Fiction - Kindle edition; Other Press; 289 pages; 2011.
Who says newspaper reviews no longer sell books? Last week I read a review of Bonnie Nadzam's Lamb in The Telegraph and promptly ordered it in ebook format. And like the Telegraph reviewer, I, too, raced through this book, barely stopping to eat or even breath. It's compulsive and urgent and compelling, but it is also disconcerting and creepy. I suspect it is going to be one of those stories that stays with me for a long time to come.
One man's personal crisis
The story is told by a a rather detached omnipresent narrator — "We'll say this began just outside of Chicago" — but we only ever get to witness David Lamb's version of events. David is 54 and is going through some kind of personal crisis: Cathy, his wife, has left him but he has not told anyone, including Linnie, the younger woman at work, with whom he's been having an affair. Then his aged father dies, leaving him pretty much alone in the world.

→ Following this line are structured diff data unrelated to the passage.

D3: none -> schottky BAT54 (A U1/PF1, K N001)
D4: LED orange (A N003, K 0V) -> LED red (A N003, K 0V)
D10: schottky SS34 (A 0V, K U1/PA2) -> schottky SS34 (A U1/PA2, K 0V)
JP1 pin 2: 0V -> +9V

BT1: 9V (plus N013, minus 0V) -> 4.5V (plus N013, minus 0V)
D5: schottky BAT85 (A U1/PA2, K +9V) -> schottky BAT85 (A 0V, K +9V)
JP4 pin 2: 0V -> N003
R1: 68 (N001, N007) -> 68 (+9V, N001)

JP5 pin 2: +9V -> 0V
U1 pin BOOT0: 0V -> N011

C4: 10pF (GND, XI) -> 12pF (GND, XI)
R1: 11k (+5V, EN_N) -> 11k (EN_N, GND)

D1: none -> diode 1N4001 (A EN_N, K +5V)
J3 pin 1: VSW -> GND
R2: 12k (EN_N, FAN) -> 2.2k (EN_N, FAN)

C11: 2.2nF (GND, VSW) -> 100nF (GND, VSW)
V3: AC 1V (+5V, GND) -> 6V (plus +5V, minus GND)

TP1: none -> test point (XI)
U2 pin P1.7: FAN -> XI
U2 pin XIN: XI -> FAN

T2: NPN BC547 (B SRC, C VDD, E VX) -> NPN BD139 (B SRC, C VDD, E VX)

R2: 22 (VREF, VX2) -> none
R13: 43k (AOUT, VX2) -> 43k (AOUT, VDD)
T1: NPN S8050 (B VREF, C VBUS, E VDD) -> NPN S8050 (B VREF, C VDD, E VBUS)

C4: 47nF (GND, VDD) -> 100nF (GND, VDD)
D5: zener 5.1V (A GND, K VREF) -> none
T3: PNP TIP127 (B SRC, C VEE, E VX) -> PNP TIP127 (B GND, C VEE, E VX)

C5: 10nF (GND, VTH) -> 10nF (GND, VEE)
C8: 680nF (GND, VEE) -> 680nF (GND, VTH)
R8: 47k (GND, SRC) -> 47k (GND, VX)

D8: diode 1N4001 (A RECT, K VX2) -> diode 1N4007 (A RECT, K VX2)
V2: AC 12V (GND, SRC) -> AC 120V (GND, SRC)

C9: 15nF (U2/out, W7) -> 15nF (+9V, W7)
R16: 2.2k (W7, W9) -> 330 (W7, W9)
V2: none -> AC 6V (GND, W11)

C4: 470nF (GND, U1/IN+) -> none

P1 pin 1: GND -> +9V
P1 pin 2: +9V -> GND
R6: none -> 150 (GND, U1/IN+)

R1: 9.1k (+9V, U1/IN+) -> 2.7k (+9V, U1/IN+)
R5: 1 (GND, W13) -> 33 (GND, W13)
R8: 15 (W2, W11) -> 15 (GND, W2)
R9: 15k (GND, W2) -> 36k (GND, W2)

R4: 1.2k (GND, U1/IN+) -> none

It is on the day of his father's funeral that he meets Tommie, an 11-year-old girl, who tries to bum a cigarette from him while he is standing in a car park. She has been put up to it by her bitchy school friends, who are watching events unfold from a short distance away. David thinks she looks like a "pale little freckled pig with eyelashes" and wonders if the trio might not be playing a joke on him.
He took the girl's bare arm just above the elbow and she jerked back, as if suddenly awake. Everything quickened. The sky seemed brighter, traffic faster. "Let's pretend," he said low, talking fast, already pulling her toward his Ford, "that I'm kidnapping you. I'm going to pull you, just like this—" She dropped the cigarette and tripped over the long ends of the sandals. "And I'm going to walk you to my car," he said, pulling her along. "You're not going to scream, but you're going to look back at them. Okay? So they know you're afraid." Inadvertently, the girl did exactly as he said. "Now don't freak out," he said. "We're just scaring your friends. They deserve it, right? I'm not going to hurt you."
What follows is a deeply troubling narrative in which David and Tommie go on the run to his cabin in the woods. Much of the novel is about their road trip, including overnight stays in hotels, in which David goes to exceptional lengths not to touch his young companion. But as much as he respects Tommie's privacy — he steps outside and "counts to sixty twice, very slowly" whenever Tommie has to change her clothing — it's clear that he is grooming her, by building trust and making her feel special at every opportunity.
Once in the Rockies, holed up in a run-down cabin, they pretend to be uncle and niece in order to thwart an elderly neighbour from discovering the truth.
For much of the story, Tommie seems happy to be in David's company. But the longer she is away from home, the more her toughened exterior begins to show signs of cracking. The dilemma for the reader is trying to figure out to what extent Tommie comprehends what is going on — how mature is she for her age and does she genuinely feel love for the man who is essentially keeping her captive?
The reader feels complicit
Reading this book is a fascinating exercise in trying to understand David's motives and actions. He knows that what he is doing is wrong, but he rationalises everything, so that it is difficult not to feel complicit. Most of the story is told in dialogue, and it is his conversations with Tommie that are the most illuminating. While his voice is so needy and wheedling, it's hard not to pity him.
Strangely for a novel that is about one man's warped relationship with a young girl, there is no sex here. Nadzam is not interested in writing gratuitous scenes, although it appears that something of a sexual nature does occur between them towards the end of the novel. For the most part David seems intent in simply rescuing Tommie from a life which he believes — rightly or wrongly — is impoverished and poor; it appears he only wants to do good — but that doesn't necessarily get him off the hook.
In fact, a lot of what happens in this novel is open to interpretation (it would make a terrific book club novel for that reason). This is helped by Nadzam's restrained narrative, which lends the story a lean quality in which the reader must fill in the gaps.
Ultimately, Lamb — which won the Centre for Fiction First Novel Prize in 2011 — is about exploring truth, trust, innocence, thwarted dreams and coming to terms with growing old. It is perversely sad, deeply unsettling, lovely and grotesque all at the same time.